This article was last updated on April 16, 2022
Canada: Oye! Times readers Get FREE $30 to spend on Amazon, Walmart…
USA: Oye! Times readers Get FREE $30 to spend on Amazon, Walmart…
The primary investigator of the case and a senior Mountie, Staff-Sgt. Vaz Kassam, testified on Monday in a terror plot case involving John Nuttall and Amanda Korody. Kassam stressed that even though the suspects were admittedly poor and addicted to drugs, they posed genuine threat to public safety and needed to be investigated. He confessed to be aware of the couple’s vulnerabilities including being heroin addicts taking methadone and living on welfare in a basement suite.
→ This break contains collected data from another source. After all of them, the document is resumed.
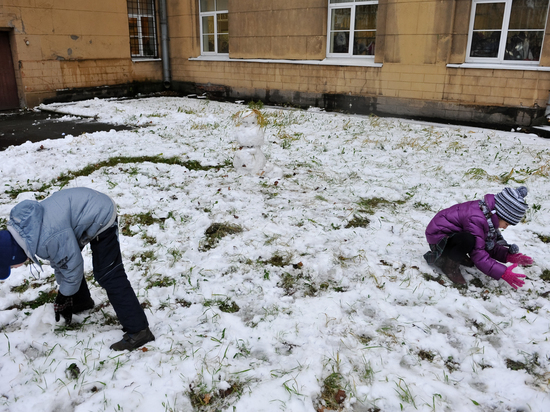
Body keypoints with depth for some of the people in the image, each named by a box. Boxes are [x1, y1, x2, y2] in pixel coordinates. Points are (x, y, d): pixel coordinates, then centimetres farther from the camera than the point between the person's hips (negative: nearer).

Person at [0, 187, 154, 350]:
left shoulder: (50, 238, -34)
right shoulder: (23, 227, -4)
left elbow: (73, 266, -19)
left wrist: (64, 297, -2)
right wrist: (63, 297, 14)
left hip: (101, 217, -9)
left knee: (108, 276, -12)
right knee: (67, 261, 21)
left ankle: (138, 331, -11)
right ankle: (81, 301, 45)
The couple’s lawyer, Mark Jette, inquired the lead investigator that “did you factor into your thinking the vulnerabilities of these two people as they were made apparent to you, their drug-addicted status, their low socio-economic status?” Whereas, Kassam replied that “absolutely,” adding that “however, it didn’t negate the fact that there was still a threat. There were these comments that they were still willing to do something that potentially could cause a significant risk to public safety.” He explained that “regardless of their socio-economic situation, or their methadone dependence, the problem was that they were a threat based upon the conversations they were having and based upon the conversations they were having with the undercover operator.”
Nuttall and Korody were convicted in June for conspiracy to commit murder in connection with a plot to detonate bombs at the Victoria legislature on Canada Day 2013. However, the trial judge has allowed to delay the outcome of a hearing until it is determined whether the police were abusive and had entrapped the couple during the lengthy undercover operation.